Instructions for the task →
Line by line, count where the string "squamous" appears in the listing, then give the number of such lines alone.

□ □ □ □ □

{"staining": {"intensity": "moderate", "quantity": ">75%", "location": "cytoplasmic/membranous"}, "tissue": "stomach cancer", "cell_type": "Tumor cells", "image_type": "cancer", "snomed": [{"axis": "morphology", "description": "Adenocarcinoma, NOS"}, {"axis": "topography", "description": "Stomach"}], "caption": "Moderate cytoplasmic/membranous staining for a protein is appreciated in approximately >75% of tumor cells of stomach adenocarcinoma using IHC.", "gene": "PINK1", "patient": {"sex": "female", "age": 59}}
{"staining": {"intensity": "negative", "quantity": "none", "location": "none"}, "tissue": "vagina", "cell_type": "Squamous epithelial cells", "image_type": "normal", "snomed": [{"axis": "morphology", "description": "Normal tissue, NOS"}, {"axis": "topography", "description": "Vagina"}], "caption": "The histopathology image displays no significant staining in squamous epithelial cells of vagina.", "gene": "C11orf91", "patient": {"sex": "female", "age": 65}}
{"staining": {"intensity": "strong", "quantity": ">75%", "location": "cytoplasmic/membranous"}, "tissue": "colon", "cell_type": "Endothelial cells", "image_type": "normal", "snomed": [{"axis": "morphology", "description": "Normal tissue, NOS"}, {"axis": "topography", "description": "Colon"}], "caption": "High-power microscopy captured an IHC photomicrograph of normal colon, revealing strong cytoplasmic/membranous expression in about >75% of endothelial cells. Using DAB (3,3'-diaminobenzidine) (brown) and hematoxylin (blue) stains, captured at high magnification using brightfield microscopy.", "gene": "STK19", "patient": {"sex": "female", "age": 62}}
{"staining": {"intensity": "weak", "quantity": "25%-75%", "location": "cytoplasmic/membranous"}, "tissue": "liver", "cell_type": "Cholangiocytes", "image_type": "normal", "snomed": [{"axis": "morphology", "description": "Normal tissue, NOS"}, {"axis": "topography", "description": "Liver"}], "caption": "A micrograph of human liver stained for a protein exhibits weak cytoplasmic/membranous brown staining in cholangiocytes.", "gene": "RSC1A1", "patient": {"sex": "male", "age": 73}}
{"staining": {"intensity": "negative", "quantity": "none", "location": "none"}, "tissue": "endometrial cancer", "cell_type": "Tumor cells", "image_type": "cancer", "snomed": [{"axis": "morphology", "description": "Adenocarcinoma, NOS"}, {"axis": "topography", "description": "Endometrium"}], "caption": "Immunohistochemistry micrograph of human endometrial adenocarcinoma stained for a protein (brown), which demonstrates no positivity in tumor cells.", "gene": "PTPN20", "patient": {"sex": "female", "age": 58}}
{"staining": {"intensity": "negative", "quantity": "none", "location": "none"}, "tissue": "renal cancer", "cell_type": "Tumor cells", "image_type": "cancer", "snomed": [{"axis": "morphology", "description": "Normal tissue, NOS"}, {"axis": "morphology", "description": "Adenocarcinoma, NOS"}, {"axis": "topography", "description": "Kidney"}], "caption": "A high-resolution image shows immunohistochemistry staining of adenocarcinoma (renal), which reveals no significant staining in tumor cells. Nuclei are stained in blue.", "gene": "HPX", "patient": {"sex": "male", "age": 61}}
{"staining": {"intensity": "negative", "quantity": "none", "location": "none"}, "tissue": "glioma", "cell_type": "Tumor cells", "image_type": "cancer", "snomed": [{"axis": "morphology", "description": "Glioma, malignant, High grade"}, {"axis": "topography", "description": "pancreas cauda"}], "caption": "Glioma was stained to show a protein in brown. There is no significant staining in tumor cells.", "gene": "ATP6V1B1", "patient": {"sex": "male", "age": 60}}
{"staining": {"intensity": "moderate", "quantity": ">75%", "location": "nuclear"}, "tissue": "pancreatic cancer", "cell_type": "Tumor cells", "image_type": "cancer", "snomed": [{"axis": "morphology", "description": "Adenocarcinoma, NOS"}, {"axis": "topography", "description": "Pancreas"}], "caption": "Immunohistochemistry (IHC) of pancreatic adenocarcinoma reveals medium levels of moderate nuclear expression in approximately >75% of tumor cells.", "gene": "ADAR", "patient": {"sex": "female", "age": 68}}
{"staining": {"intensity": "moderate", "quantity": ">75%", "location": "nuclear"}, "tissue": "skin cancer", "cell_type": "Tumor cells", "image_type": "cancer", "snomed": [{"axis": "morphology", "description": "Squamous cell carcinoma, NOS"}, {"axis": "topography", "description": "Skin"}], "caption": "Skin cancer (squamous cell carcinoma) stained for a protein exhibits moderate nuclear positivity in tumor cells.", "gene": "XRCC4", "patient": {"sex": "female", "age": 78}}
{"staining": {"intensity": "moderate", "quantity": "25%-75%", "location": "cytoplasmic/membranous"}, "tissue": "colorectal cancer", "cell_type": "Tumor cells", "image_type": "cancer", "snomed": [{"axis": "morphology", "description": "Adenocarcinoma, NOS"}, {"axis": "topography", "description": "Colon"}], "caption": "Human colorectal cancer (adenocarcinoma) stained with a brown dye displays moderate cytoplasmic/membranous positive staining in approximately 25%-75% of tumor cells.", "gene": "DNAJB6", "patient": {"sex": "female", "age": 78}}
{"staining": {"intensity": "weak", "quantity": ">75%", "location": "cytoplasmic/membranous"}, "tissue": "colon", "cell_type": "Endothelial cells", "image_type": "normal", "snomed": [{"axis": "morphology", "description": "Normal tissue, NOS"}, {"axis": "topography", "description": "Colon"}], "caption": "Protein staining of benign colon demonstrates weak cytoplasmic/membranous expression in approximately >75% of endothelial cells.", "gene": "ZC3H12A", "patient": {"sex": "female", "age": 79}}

□ □ □ □ □

Solution →
2